[Python-Dev] copy, len and the like as 'object' methods?

Skip Montanaro skip@pobox.com (Skip Montanaro)
Wed, 22 Aug 2001 15:01:30 -0500


    David> It also makes me a little jealous -- Perl manages to be a place
    David> where significant progress is made in the libraries as distinct
    David> from the core.  In Pythonia, there is too much emphasis among the
    David> elite (us =) on adding features to the core as opposed to library
    David> modules, IMO.  Related is the fact that much 'cutting-edge' work
    David> in Perl is written in Perl, while most of the cutting edge stuff
    David> in Pythonia is done in C.

I think there is a lot of emphasis in the Python community on getting the
platform "right".  That leads to long debates about the correct way to do
division, for instance.  Also, Python is more platform-independent than
Perl, so more work is necessary in the core to make and keep it that way.
In addition, check out "man perlguts".  The first statement begins

    This document attempts to describe how to use the Perl API, ...

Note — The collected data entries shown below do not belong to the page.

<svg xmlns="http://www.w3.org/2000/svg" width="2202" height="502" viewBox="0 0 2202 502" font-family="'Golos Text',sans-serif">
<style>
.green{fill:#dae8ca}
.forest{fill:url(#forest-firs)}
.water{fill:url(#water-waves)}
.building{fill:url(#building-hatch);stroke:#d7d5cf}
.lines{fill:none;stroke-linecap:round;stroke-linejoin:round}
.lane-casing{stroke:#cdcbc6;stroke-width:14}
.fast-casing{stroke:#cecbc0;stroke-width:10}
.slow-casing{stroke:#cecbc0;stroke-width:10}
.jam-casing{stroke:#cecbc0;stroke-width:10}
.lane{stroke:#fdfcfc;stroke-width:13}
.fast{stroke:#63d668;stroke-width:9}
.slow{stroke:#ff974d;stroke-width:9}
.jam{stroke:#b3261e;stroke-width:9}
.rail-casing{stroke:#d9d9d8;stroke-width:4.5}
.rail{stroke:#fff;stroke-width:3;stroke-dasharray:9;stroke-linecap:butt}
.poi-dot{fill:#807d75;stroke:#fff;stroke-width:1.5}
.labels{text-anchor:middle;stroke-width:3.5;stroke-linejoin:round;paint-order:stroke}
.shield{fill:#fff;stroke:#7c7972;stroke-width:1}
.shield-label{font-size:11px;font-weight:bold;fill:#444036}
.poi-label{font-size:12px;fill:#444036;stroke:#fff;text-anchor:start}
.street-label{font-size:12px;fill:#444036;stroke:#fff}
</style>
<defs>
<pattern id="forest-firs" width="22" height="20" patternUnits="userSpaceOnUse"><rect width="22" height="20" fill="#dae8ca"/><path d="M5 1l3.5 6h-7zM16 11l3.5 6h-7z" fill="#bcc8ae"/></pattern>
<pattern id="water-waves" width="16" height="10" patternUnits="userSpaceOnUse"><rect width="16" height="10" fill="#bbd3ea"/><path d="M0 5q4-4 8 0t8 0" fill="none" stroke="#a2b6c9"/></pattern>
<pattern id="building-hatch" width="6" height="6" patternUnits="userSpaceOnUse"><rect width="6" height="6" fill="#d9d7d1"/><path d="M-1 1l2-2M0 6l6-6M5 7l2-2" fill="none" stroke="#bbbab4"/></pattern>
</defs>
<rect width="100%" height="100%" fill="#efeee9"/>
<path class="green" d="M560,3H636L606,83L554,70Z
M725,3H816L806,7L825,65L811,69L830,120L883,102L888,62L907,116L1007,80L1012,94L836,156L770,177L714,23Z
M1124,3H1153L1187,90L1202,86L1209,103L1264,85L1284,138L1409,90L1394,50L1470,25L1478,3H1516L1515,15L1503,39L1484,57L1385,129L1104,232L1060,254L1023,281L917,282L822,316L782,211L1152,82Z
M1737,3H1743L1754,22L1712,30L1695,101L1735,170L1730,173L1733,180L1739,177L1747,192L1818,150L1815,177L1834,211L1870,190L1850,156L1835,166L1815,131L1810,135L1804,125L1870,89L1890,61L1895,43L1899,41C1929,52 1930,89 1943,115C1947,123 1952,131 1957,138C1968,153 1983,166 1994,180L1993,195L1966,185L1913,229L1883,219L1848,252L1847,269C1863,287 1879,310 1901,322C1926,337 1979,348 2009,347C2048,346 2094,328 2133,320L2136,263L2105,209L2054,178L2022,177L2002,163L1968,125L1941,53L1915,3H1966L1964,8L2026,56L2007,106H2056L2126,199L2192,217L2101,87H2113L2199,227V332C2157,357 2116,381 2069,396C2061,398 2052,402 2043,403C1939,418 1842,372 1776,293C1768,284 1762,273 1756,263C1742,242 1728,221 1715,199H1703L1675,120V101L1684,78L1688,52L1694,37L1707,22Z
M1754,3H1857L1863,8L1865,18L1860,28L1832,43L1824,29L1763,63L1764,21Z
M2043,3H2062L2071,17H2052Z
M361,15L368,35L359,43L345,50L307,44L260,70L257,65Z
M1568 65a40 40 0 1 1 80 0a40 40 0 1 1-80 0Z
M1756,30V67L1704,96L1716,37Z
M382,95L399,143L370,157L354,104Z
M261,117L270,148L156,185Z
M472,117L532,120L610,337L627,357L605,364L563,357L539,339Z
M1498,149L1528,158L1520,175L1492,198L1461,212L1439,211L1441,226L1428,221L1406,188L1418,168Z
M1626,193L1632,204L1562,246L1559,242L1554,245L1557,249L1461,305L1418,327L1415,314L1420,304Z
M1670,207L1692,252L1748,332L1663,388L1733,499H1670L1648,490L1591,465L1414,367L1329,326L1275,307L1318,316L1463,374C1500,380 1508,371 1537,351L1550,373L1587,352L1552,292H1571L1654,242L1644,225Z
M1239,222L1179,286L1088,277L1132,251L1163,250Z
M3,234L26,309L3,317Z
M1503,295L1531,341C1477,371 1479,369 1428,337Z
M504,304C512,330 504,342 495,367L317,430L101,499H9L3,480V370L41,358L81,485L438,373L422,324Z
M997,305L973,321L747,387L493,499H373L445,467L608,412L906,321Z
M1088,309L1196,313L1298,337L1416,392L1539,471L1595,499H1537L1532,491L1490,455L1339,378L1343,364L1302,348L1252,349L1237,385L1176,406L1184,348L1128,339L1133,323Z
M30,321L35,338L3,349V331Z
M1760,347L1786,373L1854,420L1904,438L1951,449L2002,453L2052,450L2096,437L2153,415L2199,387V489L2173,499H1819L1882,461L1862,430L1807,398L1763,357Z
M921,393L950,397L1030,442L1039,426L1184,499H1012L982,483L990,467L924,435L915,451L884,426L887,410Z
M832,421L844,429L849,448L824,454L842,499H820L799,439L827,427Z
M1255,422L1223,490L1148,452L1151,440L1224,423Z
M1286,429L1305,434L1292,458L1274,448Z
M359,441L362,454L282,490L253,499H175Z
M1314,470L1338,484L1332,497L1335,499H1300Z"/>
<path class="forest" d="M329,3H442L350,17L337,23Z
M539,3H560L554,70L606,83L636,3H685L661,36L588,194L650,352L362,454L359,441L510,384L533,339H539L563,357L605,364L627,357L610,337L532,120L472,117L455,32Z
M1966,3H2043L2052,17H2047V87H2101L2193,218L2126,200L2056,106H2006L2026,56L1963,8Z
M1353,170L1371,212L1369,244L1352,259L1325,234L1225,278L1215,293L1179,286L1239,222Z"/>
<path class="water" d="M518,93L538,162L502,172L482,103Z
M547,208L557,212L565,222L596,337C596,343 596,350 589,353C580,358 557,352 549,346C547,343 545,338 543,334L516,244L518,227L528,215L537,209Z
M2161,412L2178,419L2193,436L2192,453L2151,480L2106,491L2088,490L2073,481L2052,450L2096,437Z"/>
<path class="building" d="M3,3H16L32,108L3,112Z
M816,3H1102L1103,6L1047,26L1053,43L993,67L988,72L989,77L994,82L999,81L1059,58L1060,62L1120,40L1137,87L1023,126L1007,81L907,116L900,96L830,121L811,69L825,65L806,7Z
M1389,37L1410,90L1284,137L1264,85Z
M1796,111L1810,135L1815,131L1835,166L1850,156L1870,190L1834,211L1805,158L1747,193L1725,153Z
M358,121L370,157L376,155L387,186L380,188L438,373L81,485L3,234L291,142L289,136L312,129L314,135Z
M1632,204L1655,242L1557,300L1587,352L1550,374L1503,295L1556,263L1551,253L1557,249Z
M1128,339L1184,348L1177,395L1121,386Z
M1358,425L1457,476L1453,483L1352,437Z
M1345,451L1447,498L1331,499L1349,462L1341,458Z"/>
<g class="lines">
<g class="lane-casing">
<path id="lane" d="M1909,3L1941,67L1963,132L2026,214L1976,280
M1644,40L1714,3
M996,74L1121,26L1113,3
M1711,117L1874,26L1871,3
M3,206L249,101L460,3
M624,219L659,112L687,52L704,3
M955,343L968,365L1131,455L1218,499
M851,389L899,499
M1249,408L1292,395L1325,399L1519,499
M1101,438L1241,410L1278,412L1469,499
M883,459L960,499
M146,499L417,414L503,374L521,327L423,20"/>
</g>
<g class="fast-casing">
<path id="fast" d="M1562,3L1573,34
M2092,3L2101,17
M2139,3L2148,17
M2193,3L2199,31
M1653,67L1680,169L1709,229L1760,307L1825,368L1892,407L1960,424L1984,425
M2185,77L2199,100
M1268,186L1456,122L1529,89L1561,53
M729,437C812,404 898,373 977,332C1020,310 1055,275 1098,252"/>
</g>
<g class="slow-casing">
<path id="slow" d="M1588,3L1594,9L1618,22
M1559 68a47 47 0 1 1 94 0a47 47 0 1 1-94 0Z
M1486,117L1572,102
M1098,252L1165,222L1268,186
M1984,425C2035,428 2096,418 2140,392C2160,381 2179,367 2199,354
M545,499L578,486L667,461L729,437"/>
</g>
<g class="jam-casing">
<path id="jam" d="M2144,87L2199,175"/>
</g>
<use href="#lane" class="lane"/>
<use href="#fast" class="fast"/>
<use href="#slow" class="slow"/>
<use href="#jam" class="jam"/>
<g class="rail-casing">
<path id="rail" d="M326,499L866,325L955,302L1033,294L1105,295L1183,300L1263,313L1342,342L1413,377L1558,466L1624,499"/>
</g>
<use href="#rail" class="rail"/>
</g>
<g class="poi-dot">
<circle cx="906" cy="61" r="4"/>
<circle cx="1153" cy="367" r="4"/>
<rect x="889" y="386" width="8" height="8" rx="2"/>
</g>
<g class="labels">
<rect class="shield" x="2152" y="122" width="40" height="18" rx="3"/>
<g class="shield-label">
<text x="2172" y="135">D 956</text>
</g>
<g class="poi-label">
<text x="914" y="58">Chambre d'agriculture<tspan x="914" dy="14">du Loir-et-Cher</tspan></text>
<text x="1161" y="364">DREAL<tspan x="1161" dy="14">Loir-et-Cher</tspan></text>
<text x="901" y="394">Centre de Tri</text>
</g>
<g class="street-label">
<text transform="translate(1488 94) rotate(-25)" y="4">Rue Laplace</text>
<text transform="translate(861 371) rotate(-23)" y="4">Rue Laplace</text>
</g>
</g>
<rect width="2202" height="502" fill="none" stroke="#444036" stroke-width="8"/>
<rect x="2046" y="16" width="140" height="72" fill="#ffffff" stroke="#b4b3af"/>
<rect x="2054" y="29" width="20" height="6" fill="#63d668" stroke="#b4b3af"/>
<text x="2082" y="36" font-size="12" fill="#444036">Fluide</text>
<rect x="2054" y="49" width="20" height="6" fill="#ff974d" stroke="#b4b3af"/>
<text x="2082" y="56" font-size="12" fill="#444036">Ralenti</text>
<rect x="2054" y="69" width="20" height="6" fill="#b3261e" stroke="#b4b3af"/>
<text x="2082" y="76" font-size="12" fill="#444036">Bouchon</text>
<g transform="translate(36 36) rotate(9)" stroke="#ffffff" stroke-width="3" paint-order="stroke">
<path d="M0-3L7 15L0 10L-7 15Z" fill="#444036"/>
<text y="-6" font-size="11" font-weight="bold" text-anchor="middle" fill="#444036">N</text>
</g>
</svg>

No hedging is necessary in either the Python C API manual or the Python
Extending and Embedding manual.  In fact, in the Extending and Embedding
manual begins

    It is quite easy to add new built-in modules to Python, if you know how
    to program in C.

So the problem you describe is is clearly Guido fault.  He made Python's
internals too clean.  If he would have obfuscated the internals more, more
people would have been drawn to the libraries (or repelled by the
internals). ;-)

On the flip side, I also think there is a lot of cool stuff going on in the
library sector.  You don't hear about it as much in part because Python
doesn't have an equivalent to CPAN.  I'm not talking just about the
cataloging part (Vaults of Parnassus), but the build part (distutils) and
automatic mirroring/dependency checking/download part (for which Python has,
as yet, nothing remotely like it).  That makes the barrier to use of
libraries (and thus use by a critical mass) not in the core that much
higher.  There are how many Python Server Pages like things?  They probably
all have some very nifty features, but tend to be used by rather small
pockets of people, at least relative to the overall segment of the Python
community doing webish stuff.  I'm not entirely sure why that's the case,
but I suspect it has to do in part with the barrier to discovering,
downloading, and installing these packages.